You’d think I had enough corn-y recipes for a while, but when I saw this cake in the February issue of Gourmet, I had to make it. I’ve been clipping cornmeal cake recipes out of magazines for the last couple years. I’ll see one now and then, often served with a fruit compote, sometimes topped with cream or a sweet glaze. Some cornmeal cakes remind me of my favorite blueberry-cornmeal pancakes (I’ll post them for you as soon as I can snap a decent picture!). I could somehow justify the pancakes as a balanced meal, yet the cornmeal cakes felt too much like desserts that weren’t quite as indulgent as say, a flourless chocolate tart.
But with the novelty of the upside-down cake and my love of pears – especially sticky, warm, caramelized pears – this cake got me into the kitchen. It is very easy to make – minimal ingredients and not much mess. Peeling and coring the pears is only slightly fussy, and everything else is a snap.

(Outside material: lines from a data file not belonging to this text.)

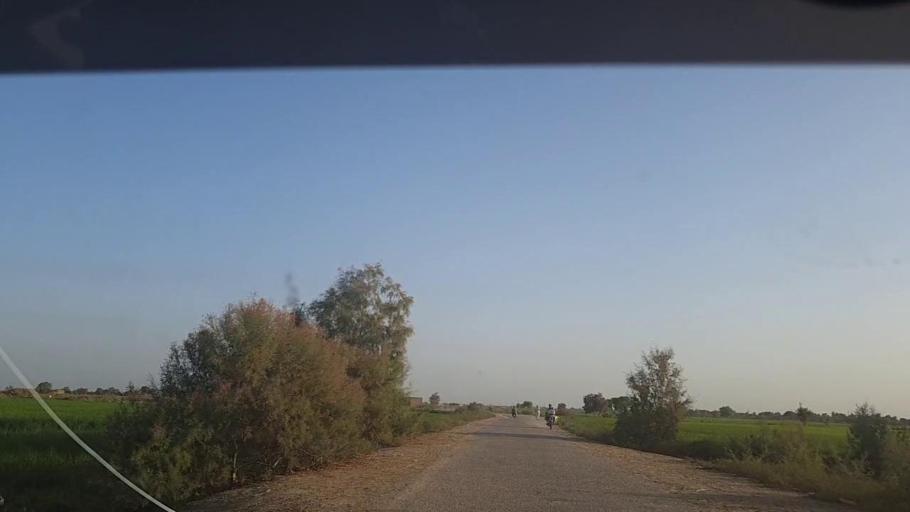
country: PK
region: Sindh
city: Thul
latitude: 28.1520
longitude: 68.8864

The flavor is deliciously subtle. It’s not tooth-achingly sweet from pounds of sugar, but sweet with maple syrup, stone-ground cornmeal and caramelized fruit. You could serve it with whipped cream or ice cream, but I love a little sour cream to swirl around with a drizzle of maple syrup on my plate. I don’t see myself getting tired of cornmeal cakes, cornbread, corn muffins, corn biscuits or the rest of it anytime soon.
But wait, there's more!
Head over to NPR's website and read the story with recipes that I wrote for their Kitchen Window column. It’s the dramatic tale of my obsession with gourmet pizza. You’ll laugh, you’ll cry…you might even bake.
Pear Cornmeal Upside-Down Cake
Adapted from this recipe, Gourmet magazine, February 2008
Gourmet calls this a “johnnycake,” after the griddled cornbread-slash-pancake that is a Rhode Island specialty. I don’t disagree – it was just too much to fit in the title. This is a dessert with actual nutritional value, especially if use whole wheat pastry flour instead of all-purpose. Stone ground cornmeal is the best choice because it is all-natural and has truer corn flavor. You can find it many supermarkets and natural food stores.

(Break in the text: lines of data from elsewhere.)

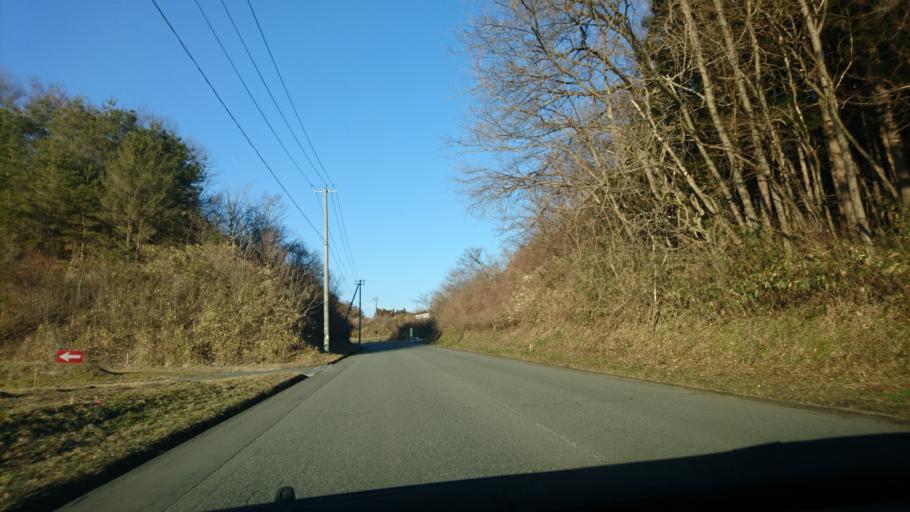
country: JP
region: Iwate
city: Ichinoseki
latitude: 38.9375
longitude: 141.3602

1 stick unsalted butter (4 oz.)
2 tablespoon granulated sugar
4 firm-ripe Anjou pears, peeled, halved lengthwise and cored
1/2 teaspoon grated nutmeg, divided
1 cup whole wheat pastry flour (or all-purpose)
3/4 cup stone ground cornmeal
2 teaspoons baking powder
1/2 teaspoon baking soda
1/2 teaspoon salt
2 large eggs, lightly beaten
3/4 cup milk (reduced fat or whole)
1/4 cup pure maple syrup
To serve: additional maple syrup and sour cream
Preheat oven to 400 degrees.
Melt the butter over medium heat in a large cast iron or nonstick skillet. Pour all but about 1 tablespoon into a small bowl. Use about 1 tablespoon from the bowl to brush the bottom and sides of an 8- or 9-inch cake pan.
Return the skillet to medium heat, sprinkle the sugar over the butter and add the pears, cut side up. Sprinkle with 1/8 teaspoon of the nutmeg and cook for 5 minutes. Flip the pears, sprinkle with 1/8 teaspoon nutmeg and continue cooking until the cut sides are lightly browned, about 8 to 10 minutes more. Transfer the pears to the cake pan, cut side down.
In a large bowl, whisk together the flour, cornmeal, baking powder, baking soda, salt and the remaining 1/4 teaspoon nutmeg. In another bowl, whisk together the eggs, milk, maple syrup and reserved 6 tablespoons of melted butter. Add the wet ingredients to the dry ingredients and whisk just until smooth. Pour batter into the cake pan over the pears. Bake for 20 to 24 minutes or until the top is golden and sides pull away from the pan (it took 22 minutes with my 8-inch pan). Cool in pan on a rack for 15 minutes, then run a thin knife around the sides to loosen the cake. Invert onto a platter and serve with maple syrup and sour cream.